# WORK TO COMPLETE
From the records below, copy out every line that contains the word "hour".

# TASK INPUT
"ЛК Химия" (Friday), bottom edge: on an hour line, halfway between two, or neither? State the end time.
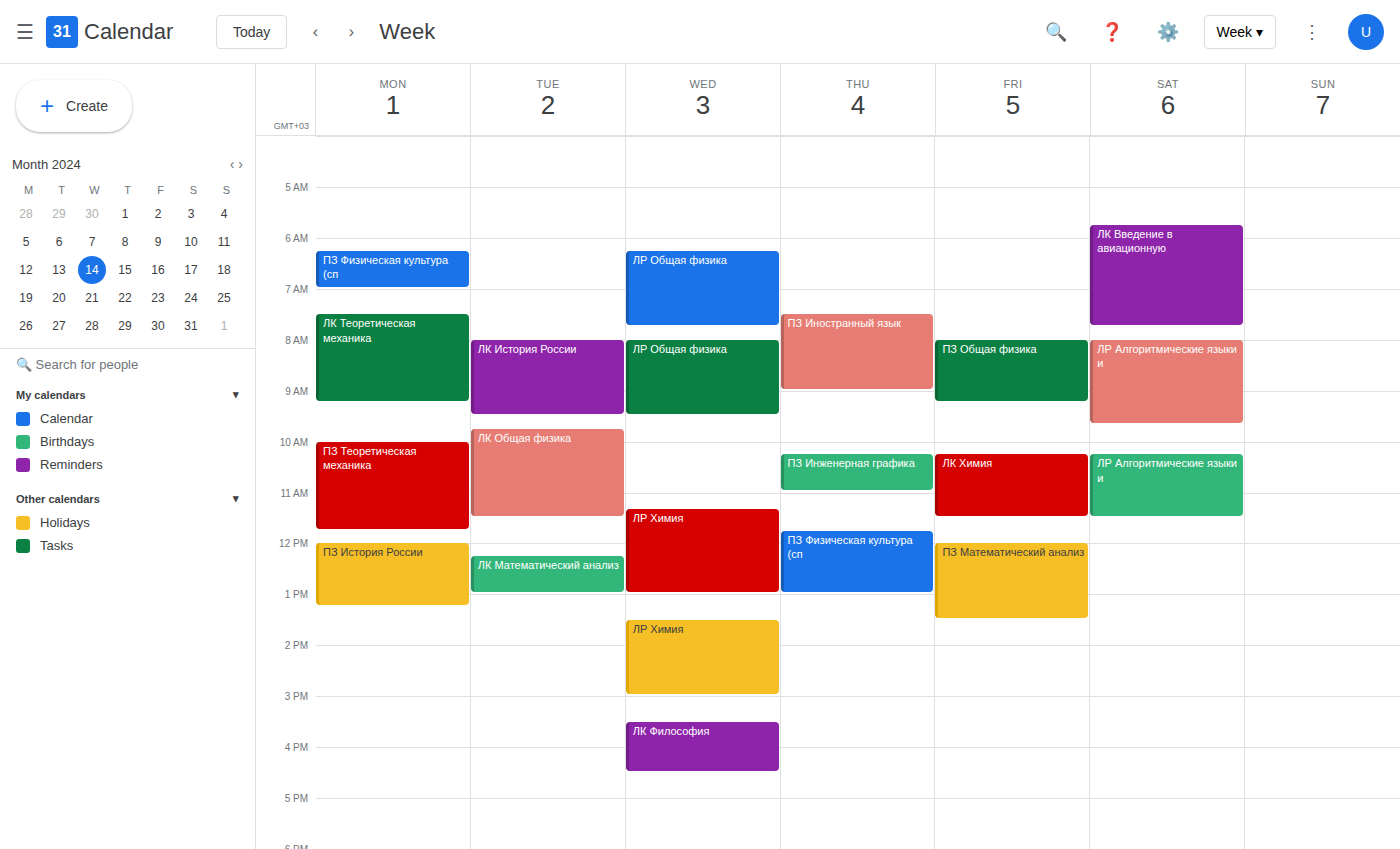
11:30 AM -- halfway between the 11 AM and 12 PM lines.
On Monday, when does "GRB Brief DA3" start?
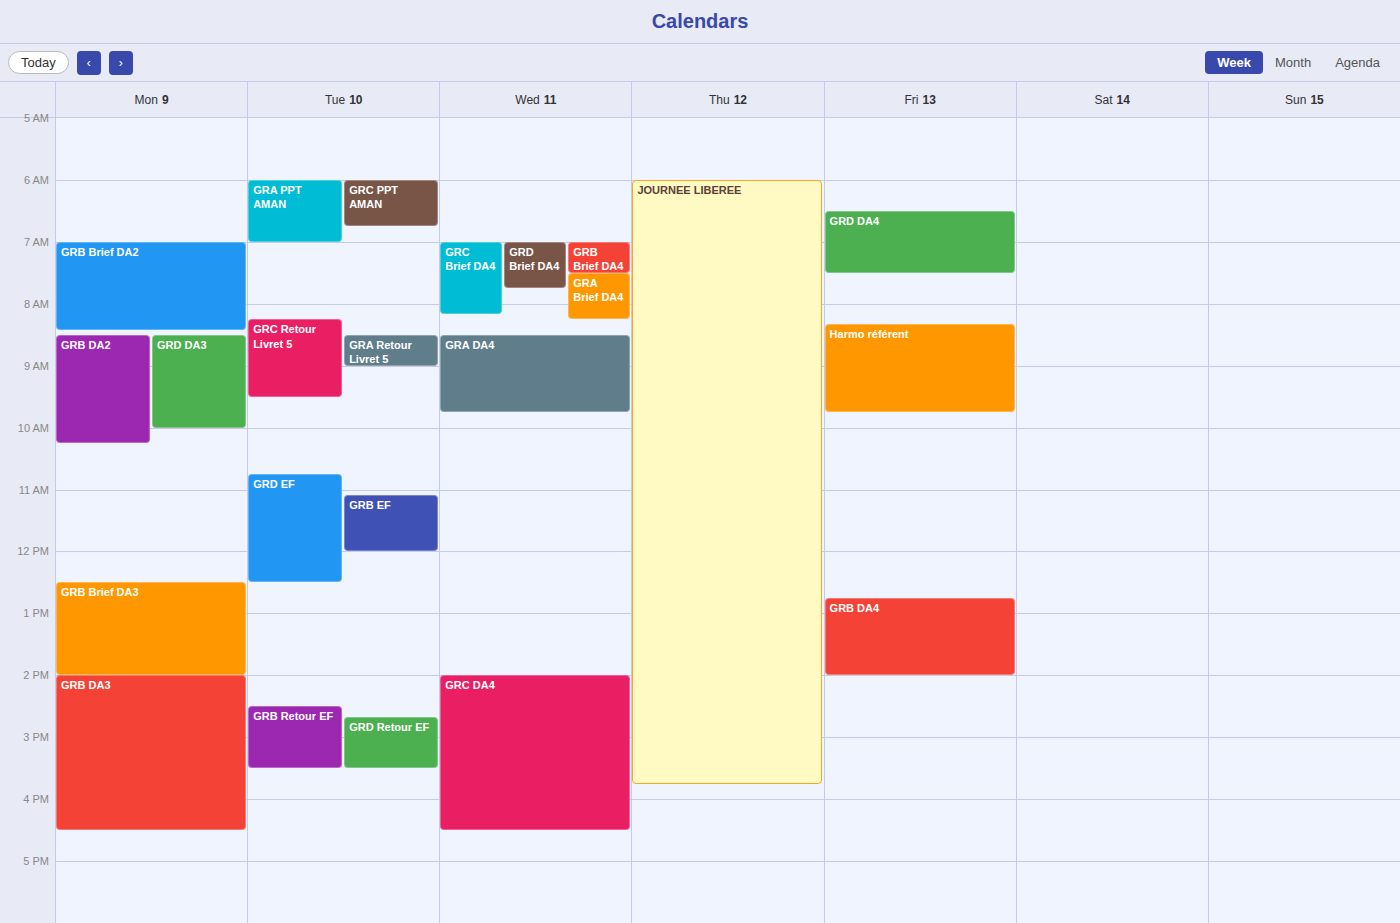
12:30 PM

* * *

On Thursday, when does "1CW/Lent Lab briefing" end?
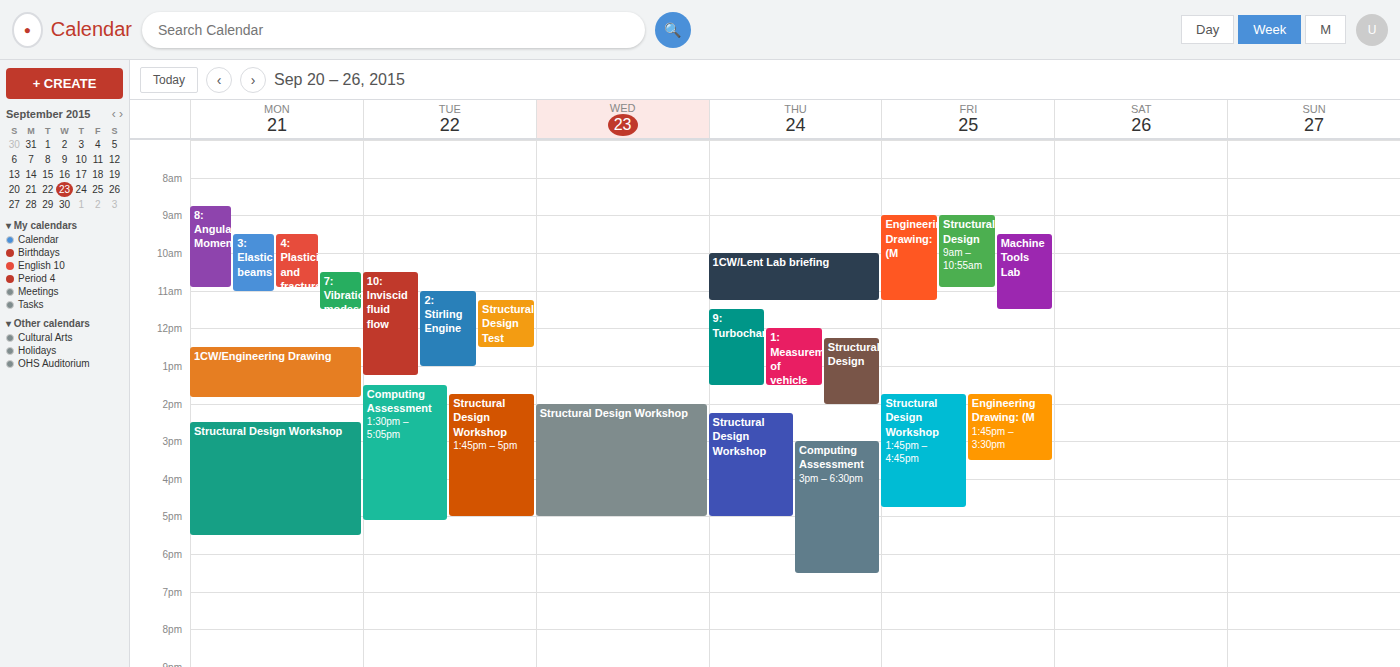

* * *

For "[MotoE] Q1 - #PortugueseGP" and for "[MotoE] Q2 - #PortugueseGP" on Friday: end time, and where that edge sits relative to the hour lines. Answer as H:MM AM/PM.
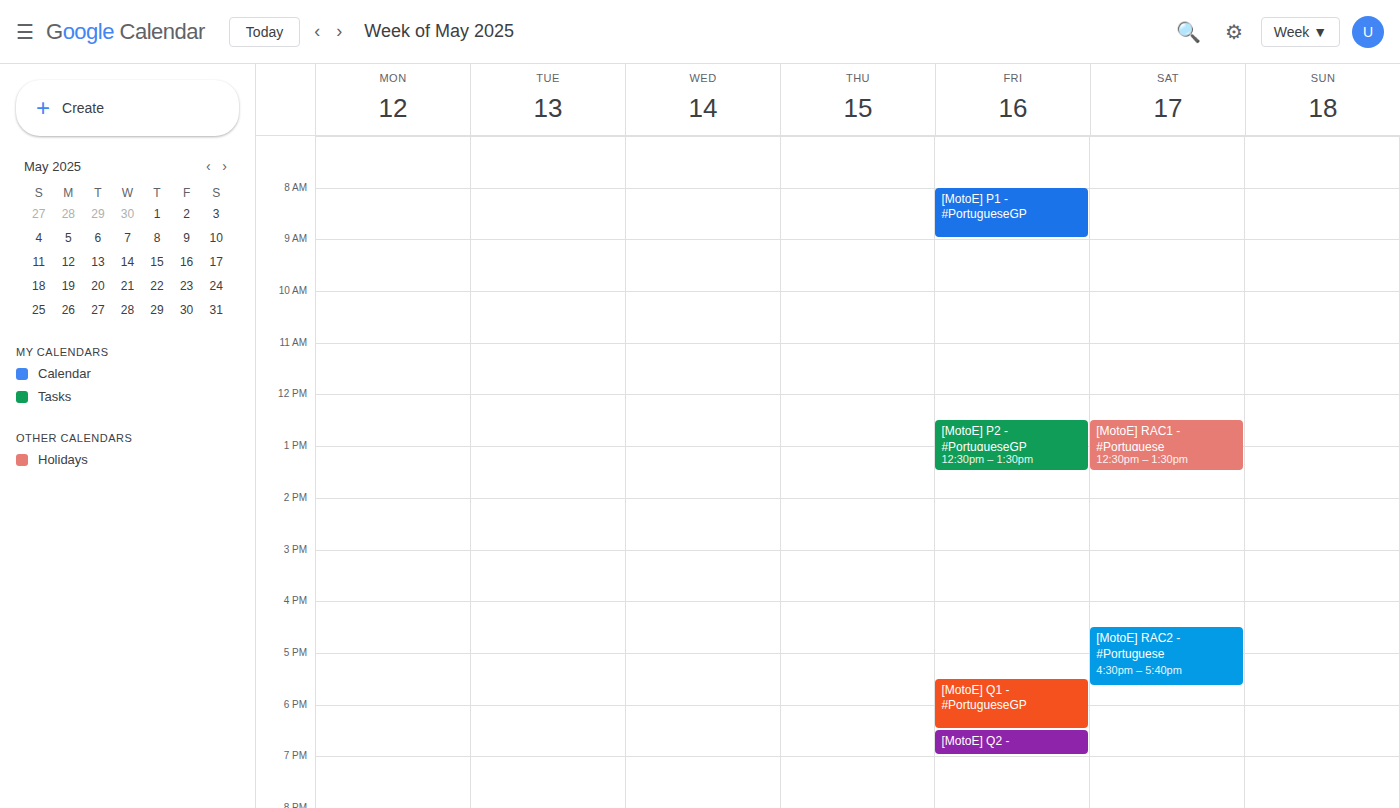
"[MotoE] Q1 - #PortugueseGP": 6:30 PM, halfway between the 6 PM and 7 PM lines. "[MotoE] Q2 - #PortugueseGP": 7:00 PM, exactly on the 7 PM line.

# ANSWER TO THE EXERCISE
"ЛК Химия" (Friday), bottom edge: on an hour line, halfway between two, or neither? State the end time.
For "[MotoE] Q1 - #PortugueseGP" and for "[MotoE] Q2 - #PortugueseGP" on Friday: end time, and where that edge sits relative to the hour lines. Answer as H:MM AM/PM.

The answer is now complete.